As the two warriors spun apart, the dracoth took on the daemon-hound, and together the two beasts fell into a snarling, snapping brawl. Khul swept back in close, thrusting his blade at Vandus’s body, and this time the collision nearly wrenched Heldensen from his grip.

‘Your gifts have not made you stronger,’ said Khul, mockingly. ‘You were weak then, you are weaker now.’

Vandus swung the hammerhead across, generating huge momentum, but the blow rebounded from Khul’s counter-strike and the fires along its ensorcelled length guttered out. Calanax was holding its own against Grizzlemaw, but nothing seemed to harm the Lord of Khorne. They traded more swipes, denting and cracking the armour they both wore, and neither broke through to give the decisive wound. The wider battle raged about them, though no warrior dared to intervene in their lords’ duel, locked as they were in deadly struggles of their own.

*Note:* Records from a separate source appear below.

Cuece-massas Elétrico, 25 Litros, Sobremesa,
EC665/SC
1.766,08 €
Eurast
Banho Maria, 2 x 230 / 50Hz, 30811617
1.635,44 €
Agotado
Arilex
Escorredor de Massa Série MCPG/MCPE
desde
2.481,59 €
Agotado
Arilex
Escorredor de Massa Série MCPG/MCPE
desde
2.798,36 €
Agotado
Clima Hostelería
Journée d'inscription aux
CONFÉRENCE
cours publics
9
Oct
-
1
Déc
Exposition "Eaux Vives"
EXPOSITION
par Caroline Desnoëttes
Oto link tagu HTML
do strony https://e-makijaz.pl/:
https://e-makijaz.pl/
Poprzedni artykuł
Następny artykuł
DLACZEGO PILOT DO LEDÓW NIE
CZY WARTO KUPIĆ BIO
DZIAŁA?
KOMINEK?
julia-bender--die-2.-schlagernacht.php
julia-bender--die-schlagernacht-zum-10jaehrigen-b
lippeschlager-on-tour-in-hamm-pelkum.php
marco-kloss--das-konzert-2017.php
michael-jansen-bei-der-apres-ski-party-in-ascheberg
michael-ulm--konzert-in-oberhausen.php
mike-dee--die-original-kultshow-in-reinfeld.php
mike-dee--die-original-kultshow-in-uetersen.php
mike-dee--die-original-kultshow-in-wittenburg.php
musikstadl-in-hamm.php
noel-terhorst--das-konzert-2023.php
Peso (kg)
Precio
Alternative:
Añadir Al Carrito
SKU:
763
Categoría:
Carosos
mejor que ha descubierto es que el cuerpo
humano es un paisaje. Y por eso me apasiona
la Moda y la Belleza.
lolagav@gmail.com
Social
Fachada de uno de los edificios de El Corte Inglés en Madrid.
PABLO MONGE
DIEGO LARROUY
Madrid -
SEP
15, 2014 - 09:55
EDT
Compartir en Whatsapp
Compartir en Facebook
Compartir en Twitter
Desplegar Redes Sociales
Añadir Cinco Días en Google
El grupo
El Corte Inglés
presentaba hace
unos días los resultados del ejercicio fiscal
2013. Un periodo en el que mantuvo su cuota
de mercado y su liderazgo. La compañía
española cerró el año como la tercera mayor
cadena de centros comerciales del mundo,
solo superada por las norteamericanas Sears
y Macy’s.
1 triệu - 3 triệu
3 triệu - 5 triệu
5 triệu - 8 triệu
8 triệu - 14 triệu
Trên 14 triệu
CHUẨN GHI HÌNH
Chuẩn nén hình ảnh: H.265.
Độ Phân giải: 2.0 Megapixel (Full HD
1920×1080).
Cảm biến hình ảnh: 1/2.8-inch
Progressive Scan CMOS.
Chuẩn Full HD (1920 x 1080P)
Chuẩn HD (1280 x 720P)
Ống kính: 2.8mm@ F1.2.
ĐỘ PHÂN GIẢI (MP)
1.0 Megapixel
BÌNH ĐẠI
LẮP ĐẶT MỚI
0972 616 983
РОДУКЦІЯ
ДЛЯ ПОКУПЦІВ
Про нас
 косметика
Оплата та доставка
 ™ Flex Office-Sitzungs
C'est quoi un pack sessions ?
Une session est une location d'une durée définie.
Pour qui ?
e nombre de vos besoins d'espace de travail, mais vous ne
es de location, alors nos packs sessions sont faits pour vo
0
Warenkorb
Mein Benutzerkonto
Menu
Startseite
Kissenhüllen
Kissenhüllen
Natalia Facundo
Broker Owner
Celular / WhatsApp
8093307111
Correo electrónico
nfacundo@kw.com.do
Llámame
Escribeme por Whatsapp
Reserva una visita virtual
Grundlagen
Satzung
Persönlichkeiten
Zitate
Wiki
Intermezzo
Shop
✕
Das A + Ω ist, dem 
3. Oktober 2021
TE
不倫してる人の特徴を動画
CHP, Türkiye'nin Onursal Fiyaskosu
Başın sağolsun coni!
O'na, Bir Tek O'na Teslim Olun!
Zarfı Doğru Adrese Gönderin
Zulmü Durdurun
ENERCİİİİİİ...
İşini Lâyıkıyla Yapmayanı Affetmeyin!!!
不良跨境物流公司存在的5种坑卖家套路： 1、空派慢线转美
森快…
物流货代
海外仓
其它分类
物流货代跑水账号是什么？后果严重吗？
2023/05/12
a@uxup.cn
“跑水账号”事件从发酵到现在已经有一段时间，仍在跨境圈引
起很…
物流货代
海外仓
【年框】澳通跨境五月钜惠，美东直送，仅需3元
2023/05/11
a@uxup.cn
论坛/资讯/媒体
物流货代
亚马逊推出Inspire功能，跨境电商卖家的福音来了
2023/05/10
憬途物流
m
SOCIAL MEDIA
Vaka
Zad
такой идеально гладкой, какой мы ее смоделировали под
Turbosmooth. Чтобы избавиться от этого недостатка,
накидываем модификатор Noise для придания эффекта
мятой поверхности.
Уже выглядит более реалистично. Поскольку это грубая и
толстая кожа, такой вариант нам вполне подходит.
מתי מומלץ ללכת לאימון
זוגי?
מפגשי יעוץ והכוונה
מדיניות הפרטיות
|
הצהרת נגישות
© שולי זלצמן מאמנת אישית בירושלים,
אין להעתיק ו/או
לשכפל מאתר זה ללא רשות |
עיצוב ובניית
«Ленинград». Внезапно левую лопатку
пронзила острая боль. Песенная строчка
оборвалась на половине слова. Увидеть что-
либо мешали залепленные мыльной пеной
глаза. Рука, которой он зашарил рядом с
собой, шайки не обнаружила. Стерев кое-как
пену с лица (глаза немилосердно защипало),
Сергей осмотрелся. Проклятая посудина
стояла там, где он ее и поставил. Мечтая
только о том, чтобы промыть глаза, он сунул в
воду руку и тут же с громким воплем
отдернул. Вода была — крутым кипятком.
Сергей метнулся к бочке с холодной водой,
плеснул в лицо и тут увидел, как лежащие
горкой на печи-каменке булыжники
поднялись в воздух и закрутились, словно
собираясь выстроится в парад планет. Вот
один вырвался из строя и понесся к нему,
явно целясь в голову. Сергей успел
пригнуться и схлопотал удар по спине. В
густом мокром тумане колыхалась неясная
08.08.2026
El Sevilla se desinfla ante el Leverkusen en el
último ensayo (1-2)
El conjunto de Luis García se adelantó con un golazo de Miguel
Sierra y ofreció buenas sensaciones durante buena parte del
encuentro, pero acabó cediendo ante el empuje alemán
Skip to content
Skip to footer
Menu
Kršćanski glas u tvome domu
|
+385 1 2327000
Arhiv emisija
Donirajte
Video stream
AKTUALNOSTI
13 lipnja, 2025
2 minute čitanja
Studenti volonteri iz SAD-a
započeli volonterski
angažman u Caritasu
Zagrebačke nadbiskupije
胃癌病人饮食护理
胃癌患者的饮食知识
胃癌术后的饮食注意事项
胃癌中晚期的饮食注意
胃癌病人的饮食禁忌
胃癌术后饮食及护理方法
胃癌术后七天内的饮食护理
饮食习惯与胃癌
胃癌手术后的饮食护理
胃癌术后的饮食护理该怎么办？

Khul changed tack then, falling back by a stride’s length. The dracoth sensed the retreat and thrust after him, trying to seize him by the neck. Grizzlemaw leapt for the creature’s scaled shoulder and lodged fast, driving its yellow teeth into the flesh. The dracoth reared, wrenching himself from the daemon-hound’s grip, giving Khul his opening as Vandus struggled to control his mount — the warlord’s axe found a way through, biting deep along Vandus’s armoured thigh, and the Lord-Celestant cried aloud.

The blood warriors in earshot roared with scorn as they heard the sound, and the Liberators felt a shard of doubt enter their souls. The duel had become the locus around which the entire battle revolved — with no breakthrough from either army, it had come down to the survival of the lords that led them.